Fragment tekstu:
···

Popularność wydania przekroczyła oczekiwania. I znów pojawiły się obawy, że to, co miało być jedynie wydaniem dla historyków badaczy, może posłużyć jako narzędzie ultraprawicowej propagandy. „Dziś zbyt wiele krajów dotkniętych jest plagą politycznego ekstremizmu powiązanego z propagandą i sloganami i fragmenty ‘Mein Kampf’ mogą stanowić przykład tego, jak słowo mówione i pisane może prowadzić do katastrofy” – broni publikacji Josef Kraus, przewodniczący niemieckiego związku zawodowego nauczycieli GTA. „To zbyt niebezpieczna książka dla szerszej publiczności” – uważa z kolei niemiecki historyk Florian Sepp. Teoretycznie „wydanie krytyczne” książki opatrzone jest komentarzami historyków, pokazującymi bezsens i grozę głoszonych przez Hitlera idei. Komentarze mają na celu osadzenie „odkrywczych” myśli Hitlera we właściwym kontekście czasowym (w rzeczywistości zarysowana w książce ideologia jest zlepkiem zapożyczonych i niekoherentnych idei), przeanalizowanie źródeł, z których czerpał przyszły dyktator, oraz wykazanie oczywistych błędów i jednostronnych ocen. W praktyce – książka może stanowić gotowy materiał propagandowy dla neonazistów. Dla ekstremistów atrakcyjne może okazać się nawet opisanie konsekwencji wydarzeń z lat 1933-45, kiedy idee Hitlera próbowano wcielić w życie.
Co ciekawe, formalnie „Mein Kampf” nigdy nie było w Niemczech książką zakazaną. Wydrukowane w latach 30. i 40. ubiegłego wieku egzemplarze można wciąż znaleźć na strychach, czy nawet na domowych półkach i pchlich targach. Jednak prawo do wznawiania książki miały władze Bawarii, które przez 70 lat (tyle obowiązują prawa autorskie) nie zezwalały na wznowienia. Wygasły one dopiero po upływie siedmiu dekad od śmierci niemieckiego dyktatora. Dzieło z dużą pieczołowitością przygotował do druku monachijski Instytut Historii Współczesnej w ciągu ostatnich kilku lat. Czekano tylko na wygaśnięcie praw autorskich.
Niemcy od lat mają problem z nazistowską przeszłością. Generalnie o tym okresie swojej historii starają się nie mówić. Nawet berlińskie „zabytki” – miejsca po budynkach urzędów III Rzeczy traktowane są trochę jak obiekty z innej planety, niemające nic wspólnego z obecnymi Niemcami. Z przestrzeni publicznej usunięto nie tylko hitlerowskie symbole, ale też część pomników świadczących o hegemonistycznych aspiracjach z drugiej połowy XIX w. poukrywano po parkach.

···

Dostarczony materiał:
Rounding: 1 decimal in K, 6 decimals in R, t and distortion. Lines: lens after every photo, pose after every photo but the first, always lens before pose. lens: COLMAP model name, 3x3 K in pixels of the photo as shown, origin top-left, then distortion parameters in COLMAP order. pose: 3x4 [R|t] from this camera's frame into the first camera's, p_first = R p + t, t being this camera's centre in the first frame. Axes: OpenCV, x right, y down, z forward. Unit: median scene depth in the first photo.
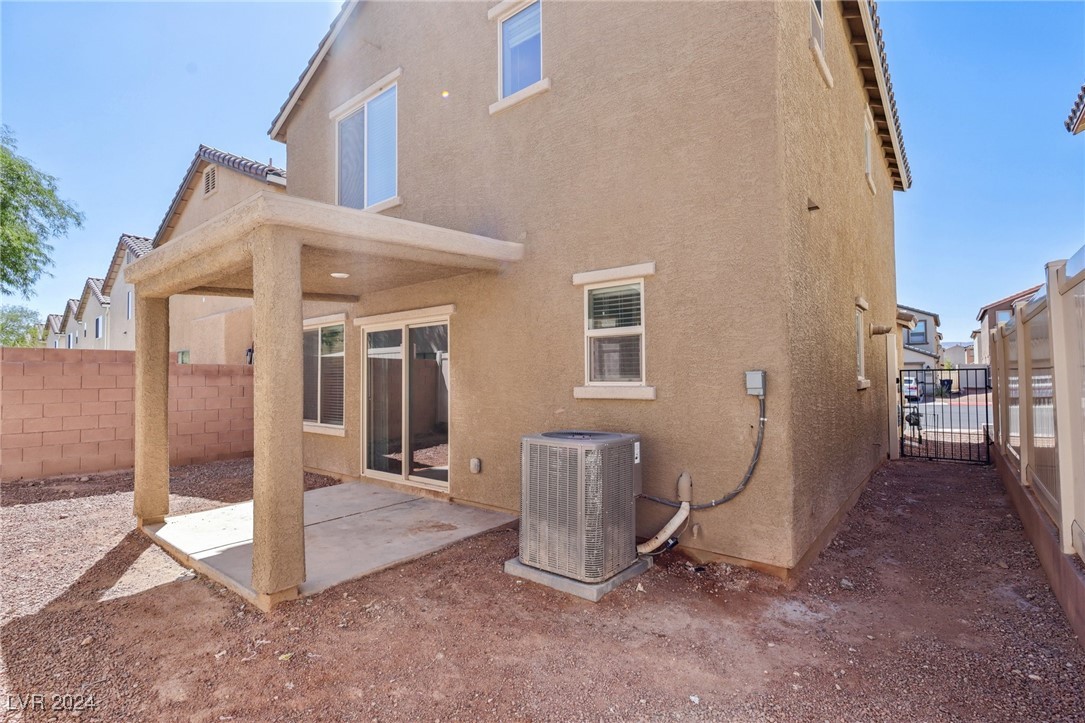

···

Polecenie:
Przepisz bez żadnych zmian część tekstu o wydaniu „Mein Kampf”. Zacznij od słów „Co ciekawe, formalnie” i zakończ po słowach „wygaśnięcie praw autorskich.”.

Rozwiązanie zadania:
Co ciekawe, formalnie „Mein Kampf” nigdy nie było w Niemczech książką zakazaną. Wydrukowane w latach 30. i 40. ubiegłego wieku egzemplarze można wciąż znaleźć na strychach, czy nawet na domowych półkach i pchlich targach. Jednak prawo do wznawiania książki miały władze Bawarii, które przez 70 lat (tyle obowiązują prawa autorskie) nie zezwalały na wznowienia. Wygasły one dopiero po upływie siedmiu dekad od śmierci niemieckiego dyktatora. Dzieło z dużą pieczołowitością przygotował do druku monachijski Instytut Historii Współczesnej w ciągu ostatnich kilku lat. Czekano tylko na wygaśnięcie praw autorskich.